Bio and images
"I think if you become bored as a glass blower you're not
doing something right," says Lisa Cerny, one of the Spring
2001 Resident Fellows at the Creative Glass Center of
America. Cerny, a Canadian, began her professional art
studies at the Alberta College of Art and Design as a graphic
design major. Happily, she discovered glass in her foundation
year. "Graphic design was all about deadlines and product and
stress," she recalls. "Glass was very laid back-- plus it was
glass!"
Cerny, however, did not abandon graphics' two-dimensional
orientation but simply applied it directly to her new
three-dimensional medium, decorating the sides of blown
vessels with complex pictures in light and dark. In addition,
she often even seems to approach blown forms in what might be
called a graphic mode. The walls of her studio at the CGCA
were
covered with charts of vessel silhouettes and her vase-shapes
or stacked three-dimensional lidded vessels are symmetrical
and silhouette-based.
Though she produced a number of classic functional blown
glass pieces almost as a discipline, the focus of Cerny's
work at CGCA expanded on etched drawings of human and animal
subjects. "I like beautiful form," she explains. "I like to
make vessels but the fact that I can apply drawings makes
them my own."
She uses two techniques. Some drawings are etched with a
diamond drill into a dark ground through a layer of white
heat-compatible Paradise paint. The stippled surface is then
overlaid with a glossy gather of clear glass. Using what
might be described as a shallow cameo technique for other
works, Cerny layers white and black or colored glass. With
the drill, she works through the top layer. It isn't a true
cameo work because Cerny does not carve and modulate value in
low relief through a thick layer of glass. Her layered-glass
pieces are sandblasted to a matte finish after she completes
the drawing.
Cerny sometimes reheats and blows out etched painted pieces
inviting distortions. Continuing an engaging earlier series,
at CGCA she produced a group of African animal vessels
emphasizes the black and white patterning of zebras and
elephants. When reheated and blown out the exaggerated
patterns reinforce the shape of the vessel and the roundness
of the animals. Cerny devises compatible forms for feet and
lids: for elephants, a series of 'fat' rolling curves; for
zebras, a sleek neck and foot banded in white and black. She
similarly distorts human faces by reheating, but the effect
is less decorative than the animal works. The expressive
heads are not represented in illusionistic space but are more
flatly organized in the manner of Ben Shahn, an artist she
admires.When she arrived at the CGCA, she talked about
experimenting more with distortion, but she also said, "The
next step is to make conscious decisions about what I want to
say." By the end of the residency, it seemed she was moving
away from distortions, toward pieces which embrace accuracy
and control purposefully--sometimes playfully.

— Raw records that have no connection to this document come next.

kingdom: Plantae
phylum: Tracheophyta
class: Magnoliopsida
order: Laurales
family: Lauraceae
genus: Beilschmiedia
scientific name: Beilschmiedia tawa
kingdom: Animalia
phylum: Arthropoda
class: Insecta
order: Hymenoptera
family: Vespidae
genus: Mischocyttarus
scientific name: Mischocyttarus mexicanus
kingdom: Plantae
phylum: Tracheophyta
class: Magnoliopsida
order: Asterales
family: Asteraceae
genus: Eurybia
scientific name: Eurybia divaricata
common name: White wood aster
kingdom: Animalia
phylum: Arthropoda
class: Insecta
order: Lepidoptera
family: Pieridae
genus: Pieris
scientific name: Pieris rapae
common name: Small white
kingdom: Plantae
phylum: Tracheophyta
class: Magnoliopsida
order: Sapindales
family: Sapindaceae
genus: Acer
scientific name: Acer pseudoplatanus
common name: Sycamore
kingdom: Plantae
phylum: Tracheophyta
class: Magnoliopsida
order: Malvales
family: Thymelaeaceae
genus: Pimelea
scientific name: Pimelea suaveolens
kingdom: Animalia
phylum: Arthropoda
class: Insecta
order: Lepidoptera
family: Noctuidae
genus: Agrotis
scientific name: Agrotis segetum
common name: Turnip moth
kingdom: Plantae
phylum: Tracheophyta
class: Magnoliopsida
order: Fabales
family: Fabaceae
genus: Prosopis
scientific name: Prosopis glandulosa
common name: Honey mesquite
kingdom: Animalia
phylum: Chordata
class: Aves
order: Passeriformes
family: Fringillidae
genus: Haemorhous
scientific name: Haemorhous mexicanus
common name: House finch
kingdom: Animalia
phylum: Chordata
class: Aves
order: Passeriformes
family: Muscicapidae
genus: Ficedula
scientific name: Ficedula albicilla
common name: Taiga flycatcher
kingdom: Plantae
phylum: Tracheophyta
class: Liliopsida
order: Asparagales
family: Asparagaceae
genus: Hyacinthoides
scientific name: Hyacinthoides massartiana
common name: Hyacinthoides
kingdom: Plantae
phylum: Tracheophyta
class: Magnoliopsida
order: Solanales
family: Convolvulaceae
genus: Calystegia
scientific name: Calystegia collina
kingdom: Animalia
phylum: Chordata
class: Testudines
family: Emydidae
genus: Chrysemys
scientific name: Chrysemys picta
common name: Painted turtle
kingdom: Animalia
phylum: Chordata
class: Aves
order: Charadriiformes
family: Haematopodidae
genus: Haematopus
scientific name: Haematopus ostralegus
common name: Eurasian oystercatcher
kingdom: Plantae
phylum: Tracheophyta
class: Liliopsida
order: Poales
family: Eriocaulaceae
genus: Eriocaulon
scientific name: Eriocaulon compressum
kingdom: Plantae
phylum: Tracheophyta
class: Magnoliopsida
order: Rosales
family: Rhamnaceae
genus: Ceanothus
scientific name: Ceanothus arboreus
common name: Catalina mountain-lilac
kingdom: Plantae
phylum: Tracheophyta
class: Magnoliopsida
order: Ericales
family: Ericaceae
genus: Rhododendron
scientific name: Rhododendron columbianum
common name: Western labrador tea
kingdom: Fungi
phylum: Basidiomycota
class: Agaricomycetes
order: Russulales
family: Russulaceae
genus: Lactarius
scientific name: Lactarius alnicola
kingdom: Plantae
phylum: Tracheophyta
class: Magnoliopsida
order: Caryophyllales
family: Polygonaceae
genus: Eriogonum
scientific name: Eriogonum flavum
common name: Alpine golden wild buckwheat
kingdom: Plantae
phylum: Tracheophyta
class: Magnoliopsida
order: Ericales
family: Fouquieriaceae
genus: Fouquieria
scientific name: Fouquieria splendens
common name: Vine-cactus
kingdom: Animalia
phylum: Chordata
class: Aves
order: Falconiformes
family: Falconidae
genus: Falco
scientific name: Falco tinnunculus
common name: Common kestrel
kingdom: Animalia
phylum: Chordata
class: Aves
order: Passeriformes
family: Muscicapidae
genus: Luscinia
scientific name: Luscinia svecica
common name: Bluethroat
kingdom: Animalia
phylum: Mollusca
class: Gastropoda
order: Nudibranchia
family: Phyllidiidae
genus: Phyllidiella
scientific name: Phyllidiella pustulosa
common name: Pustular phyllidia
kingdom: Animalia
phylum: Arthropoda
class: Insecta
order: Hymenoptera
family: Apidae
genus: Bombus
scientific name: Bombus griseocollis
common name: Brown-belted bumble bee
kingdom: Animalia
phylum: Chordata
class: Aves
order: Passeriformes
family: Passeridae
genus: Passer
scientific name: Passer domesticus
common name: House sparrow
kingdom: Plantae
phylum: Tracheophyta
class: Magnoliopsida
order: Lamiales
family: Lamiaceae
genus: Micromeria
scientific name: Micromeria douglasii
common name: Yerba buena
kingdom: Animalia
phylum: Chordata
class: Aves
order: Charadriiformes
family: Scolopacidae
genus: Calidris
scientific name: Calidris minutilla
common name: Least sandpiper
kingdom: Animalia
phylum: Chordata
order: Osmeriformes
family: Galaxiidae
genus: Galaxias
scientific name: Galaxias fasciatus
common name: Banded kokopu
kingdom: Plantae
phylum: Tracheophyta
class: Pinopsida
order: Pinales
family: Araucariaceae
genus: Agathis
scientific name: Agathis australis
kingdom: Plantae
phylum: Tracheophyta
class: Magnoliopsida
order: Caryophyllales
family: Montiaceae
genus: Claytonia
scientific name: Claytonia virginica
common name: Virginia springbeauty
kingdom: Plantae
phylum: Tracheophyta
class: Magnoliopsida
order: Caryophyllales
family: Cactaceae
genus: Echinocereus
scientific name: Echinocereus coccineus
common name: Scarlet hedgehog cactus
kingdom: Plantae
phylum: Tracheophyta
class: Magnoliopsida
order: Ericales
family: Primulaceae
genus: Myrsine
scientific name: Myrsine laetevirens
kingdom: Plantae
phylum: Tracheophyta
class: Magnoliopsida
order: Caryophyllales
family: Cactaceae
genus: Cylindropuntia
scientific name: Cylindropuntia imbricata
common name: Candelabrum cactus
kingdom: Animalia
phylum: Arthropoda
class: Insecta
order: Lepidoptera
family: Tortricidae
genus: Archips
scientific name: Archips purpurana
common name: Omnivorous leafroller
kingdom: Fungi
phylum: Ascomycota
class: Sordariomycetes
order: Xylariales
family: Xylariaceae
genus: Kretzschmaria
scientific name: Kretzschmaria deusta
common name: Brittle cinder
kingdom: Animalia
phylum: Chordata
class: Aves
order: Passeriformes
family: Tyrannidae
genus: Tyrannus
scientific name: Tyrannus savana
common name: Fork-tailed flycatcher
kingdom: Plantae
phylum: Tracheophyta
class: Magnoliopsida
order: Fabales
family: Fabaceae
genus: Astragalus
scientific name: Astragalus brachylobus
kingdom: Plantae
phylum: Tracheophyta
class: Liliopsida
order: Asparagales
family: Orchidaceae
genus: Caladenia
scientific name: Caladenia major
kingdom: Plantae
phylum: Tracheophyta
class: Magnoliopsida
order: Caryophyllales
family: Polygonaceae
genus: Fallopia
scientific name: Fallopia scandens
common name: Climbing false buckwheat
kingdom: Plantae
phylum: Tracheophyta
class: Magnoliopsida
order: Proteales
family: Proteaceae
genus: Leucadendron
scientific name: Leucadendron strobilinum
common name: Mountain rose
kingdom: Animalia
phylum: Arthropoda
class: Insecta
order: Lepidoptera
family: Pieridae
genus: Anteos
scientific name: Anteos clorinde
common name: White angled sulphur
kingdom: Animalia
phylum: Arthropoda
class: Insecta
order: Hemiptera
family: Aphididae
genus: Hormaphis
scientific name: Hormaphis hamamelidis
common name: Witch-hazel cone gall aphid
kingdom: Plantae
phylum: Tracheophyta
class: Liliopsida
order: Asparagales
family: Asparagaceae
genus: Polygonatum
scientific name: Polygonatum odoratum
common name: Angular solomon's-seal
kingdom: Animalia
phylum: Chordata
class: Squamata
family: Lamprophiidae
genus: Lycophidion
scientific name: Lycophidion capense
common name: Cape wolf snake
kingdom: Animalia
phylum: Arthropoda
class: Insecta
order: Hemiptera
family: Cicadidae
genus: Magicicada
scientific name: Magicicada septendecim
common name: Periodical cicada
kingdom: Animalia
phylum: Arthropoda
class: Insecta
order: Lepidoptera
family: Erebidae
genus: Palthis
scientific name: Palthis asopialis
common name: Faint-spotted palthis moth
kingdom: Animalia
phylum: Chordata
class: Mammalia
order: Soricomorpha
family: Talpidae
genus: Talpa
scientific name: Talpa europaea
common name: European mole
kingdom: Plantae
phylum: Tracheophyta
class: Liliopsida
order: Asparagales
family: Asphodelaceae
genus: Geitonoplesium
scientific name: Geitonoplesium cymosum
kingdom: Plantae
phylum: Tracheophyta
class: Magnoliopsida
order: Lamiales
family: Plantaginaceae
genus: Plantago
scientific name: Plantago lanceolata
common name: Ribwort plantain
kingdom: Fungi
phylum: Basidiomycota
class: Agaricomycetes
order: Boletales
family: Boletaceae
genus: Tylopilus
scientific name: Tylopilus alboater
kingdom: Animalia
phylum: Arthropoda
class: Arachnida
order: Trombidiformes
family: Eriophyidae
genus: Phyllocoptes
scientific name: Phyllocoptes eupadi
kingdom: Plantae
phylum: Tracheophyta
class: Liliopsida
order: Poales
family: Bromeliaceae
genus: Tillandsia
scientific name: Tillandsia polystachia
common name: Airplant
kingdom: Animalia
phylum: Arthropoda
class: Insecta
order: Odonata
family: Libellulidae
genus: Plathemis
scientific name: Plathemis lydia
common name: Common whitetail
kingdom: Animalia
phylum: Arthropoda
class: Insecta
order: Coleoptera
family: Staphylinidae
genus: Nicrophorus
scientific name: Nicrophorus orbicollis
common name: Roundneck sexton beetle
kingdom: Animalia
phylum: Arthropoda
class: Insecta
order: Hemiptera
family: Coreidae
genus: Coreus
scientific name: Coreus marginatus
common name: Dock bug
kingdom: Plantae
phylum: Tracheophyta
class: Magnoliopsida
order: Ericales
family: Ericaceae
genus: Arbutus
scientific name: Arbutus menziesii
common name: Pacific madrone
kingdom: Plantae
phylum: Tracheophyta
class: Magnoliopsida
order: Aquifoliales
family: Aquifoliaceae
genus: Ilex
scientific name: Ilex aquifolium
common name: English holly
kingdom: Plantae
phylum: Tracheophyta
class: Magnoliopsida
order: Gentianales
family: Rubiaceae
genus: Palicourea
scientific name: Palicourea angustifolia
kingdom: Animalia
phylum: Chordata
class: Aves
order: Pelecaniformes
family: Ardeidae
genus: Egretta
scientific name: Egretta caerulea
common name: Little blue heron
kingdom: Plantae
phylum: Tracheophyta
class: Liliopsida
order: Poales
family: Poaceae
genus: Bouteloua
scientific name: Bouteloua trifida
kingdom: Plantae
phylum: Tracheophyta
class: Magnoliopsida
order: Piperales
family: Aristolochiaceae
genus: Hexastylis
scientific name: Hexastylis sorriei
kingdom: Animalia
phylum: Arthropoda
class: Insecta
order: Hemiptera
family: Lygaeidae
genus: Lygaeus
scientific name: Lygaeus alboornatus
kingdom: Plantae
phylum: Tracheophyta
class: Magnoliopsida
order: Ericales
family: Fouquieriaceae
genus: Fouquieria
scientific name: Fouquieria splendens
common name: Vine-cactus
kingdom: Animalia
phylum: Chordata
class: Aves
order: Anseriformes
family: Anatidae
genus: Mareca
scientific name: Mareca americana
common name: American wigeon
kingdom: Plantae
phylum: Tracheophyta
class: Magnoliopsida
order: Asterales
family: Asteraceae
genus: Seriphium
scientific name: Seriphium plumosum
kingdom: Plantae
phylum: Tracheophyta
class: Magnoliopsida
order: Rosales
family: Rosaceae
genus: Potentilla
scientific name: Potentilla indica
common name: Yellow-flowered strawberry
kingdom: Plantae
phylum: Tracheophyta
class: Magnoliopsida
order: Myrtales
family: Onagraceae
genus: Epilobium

For example, an urn dedicated to the founders of Wheaton
Village, the glass factory where the CGCA is located, is
adorned with tongue-in cheek Victorian fussiness. Four
intricate portrait medallions float on a wide white band
edged with elaborate borders. The exaggerated conventions,
rigid organization and tour de force display of skill are a
commentary on the aesthetics of traditional glass from one
who really understands them.
A second approach in Cerny's recent work is strikingly
illusionistic. On a cobalt blue vessel, sharply isolated
highlights and muted half-tones effectively suggest the
shadows and harsh artificial lighting of jazz clubs. Cerny
allows the shadows on the inward-focused face of a trombone
player to melt into the soft blue ground (most likely a
meaningful color choice). Her foreshortening of the horn
takes advantage of the convex surface of the vessel and the
scene is not limited by a border Rather, her rendering
dissolves the surface of the blown vessel, inviting us to
look beyond its tangible form into an illusionistic pictorial
space, a satisfying duality of visual experience.
With rare exceptions, like the founder's vessel, her
compositions avoid the singular point of view of Greek vase
painting. Rather, they provide visual links between images
arranged around the body of a vessel whose curves describe
mass and movement. Turning the vessel 360* in your hands may
be the equivalent of turning in place and looking out from
the center. Or it might be interpreted like a film sequence.
Though the imagery in each work is related in subject matter,
Cerny says the series is often "pieced together in a fairly
random way" more for visual flow than as a narrative, for
example. "I'd like to be aesthetically pleasing," she
acknowledges. By allowing viewers to "read [the pictures] in
their own ways," she achieves her goal of doing "work that's
meaningful to me and to a wide spectrum of people."